Quando il giudice di pace non mette pace
Un’automobile rimossa, la proprietaria che allega la foto discolpante e una sentenza che non ne tiene conto. Leggete la motivazione
Il rapporto tra cittadino e giustizia vive di conferme quotidiane, come è giusto che sia. E non di rado accade che il primo avverta, a torto o a ragione, un eccesso di severità per non parlare di vera e propria ingiustizia. Episodi che possono far pensare, su fronti opposti, a eccessi di vittimismo o a un esercizio arbitrario della giustizia se ne contano a centinaia, senza bisogno di scendere nel campo del diritto penale, terreno senz’altro più scivoloso. Tale premessa è necessaria per inquadrare senza pregiudizi il caso che ci è stato segnalato, che potrebbe sembrare banale ma nasconde alcuni indizi che fanno riflettere, se non altro per la mancanza di chiarezza dell’atto conclusivo. I fatti risalgono a oltre 3 anni fa, un giorno come tanti altri, una storia che chissà quanti di noi potrebbero raccontare: un posteggio in prossimità di un passo carrabile. I vigili rimuovono la vettura scrivendo nel verbale che essa ostruisce il passo. La signora proprietaria del veicolo contesta ed esibisce una foto digitale (che riporta, quindi, data e ora) nella quale si vede l’auto in questione posteggiata vicino al passo carrabile ma senza ostruirlo.
Direte voi, ma come mai giusto giusto la signora è in possesso di quella foto? Semplice, il marito è un perito balistico e sa bene che talvolta i dettagli possono preservare dai guai. E se si posteggia, come spesso capita, in prossimità di una zona vietata è meglio possedere la documentazione adeguata a dimostrare le proprie ragioni. E’ un’abitudine della coppia e anche in quella circostanza il copione è stato rispettato. Inutile dire che il ricorso avverso alla sanzione è stato automatico, davanti al giudice di pace, come vuole la prassi. La documentazione allegata parla della foto della vettura, di due perizie tecniche che descrivono lo spazio correttamente occupato dalla vettura e della testimonianza del marito della conducente.
Il giudice A.G., circa un anno e mezzo dopo emette la sua sentenza con la quale rigetta il ricorso.
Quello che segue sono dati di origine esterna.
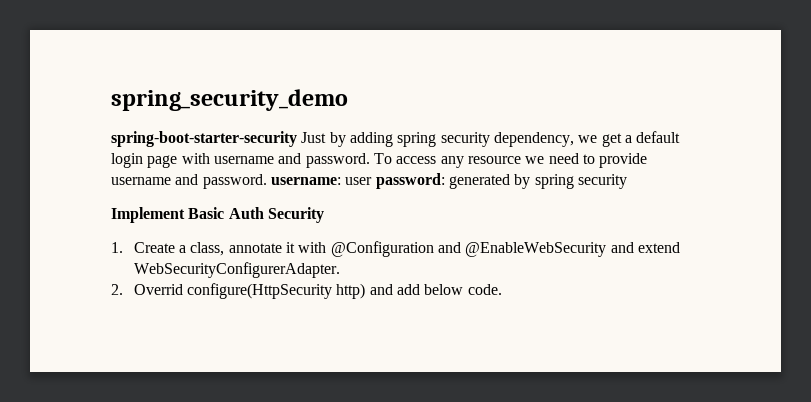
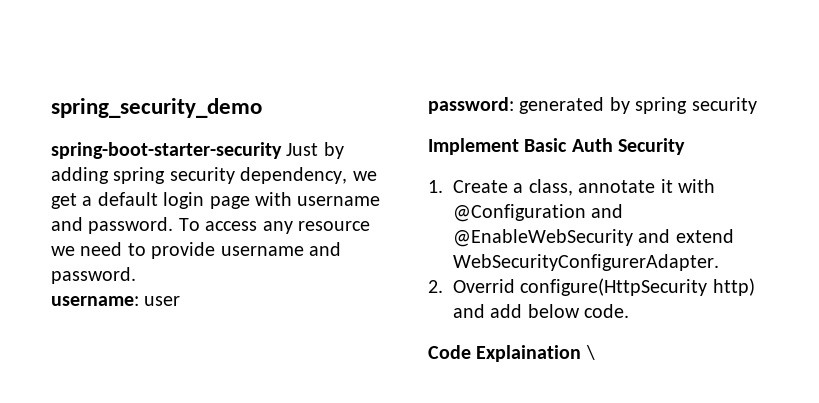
(267, 181) none -> (136, 275) //
(373, 181) none -> (181, 301) //
(502, 289) none -> [428,345,595,362] // Code Explaination \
Queste le motivazioni: “Invero dall’esame della prova testimoniale resa dai due verbalizzanti (i vigili urbani, ndr) è risultato che la vettura sanzionata si trovasse al momento dell’accertamento parcheggiata davanti il passo carrabile. ..”. Inoltre la testimonianza del marito della proprietaria dell’auto “risulta ininfluente ai fini del decidere, atteso che lo stesso ha fatto riferimento a fatti e circostanze verificatesi prima dell’accertamento della Polizia Municipale, intervenuta sui luoghi alle ore 14.32 del…, mentre il teste ha riferito fatti temporalmente antecedenti a quanto accertato dai verbalizzanti”.
Fin qui tutto chiaro. Ma la fotografia facente parte della documentazione della difesa porta l’orario delle 13,50, cioè 42 minuti prima dell’orario in cui i vigili hanno contestato l’infrazione. Alla sentenza non è allegata prova fotografica che certifichi che la vettura alle 14.32 fosse posteggiata proprio davanti al passo carrabile. Quindi si presume che la signora in questione abbia posteggiato alle 13.50 in posizione regolare e che nell’arco dei successivi 42 minuti abbia spostato la vettura parcheggiandola in modo non corretto a pochi centimetri da dov’era prima. Certo, possibile ma oggettivamente improbabile. Né si fa riferimento all’eventuale produzione di documentazione falsa, la foto della signora non è proprio presa in considerazione (ed è nei poteri del giudice che lo specifica in sentenza) “è consentito al decidente di potere ammettere mezzi istruttori ove gli stessi siano indispensabili ai fini del decidere… tanto più che il Comune aveva dedotto mezzi di prova sin dall’atto di costituzione….”.
Domanda: ma qual è il mezzo di prova? E se si tratta di una foto comprovante ciò che sta scritto nel verbale, perché non portarla a conoscenza e non allegarla al dispositivo di sentenza? Ecco la chiarezza che farebbe bene a chi legittimamente si oppone ad un atto della pubblica amministrazione. E farebbe bene a chi legge questa storia perché ogni dubbio non avrebbe più ragione d’esistere.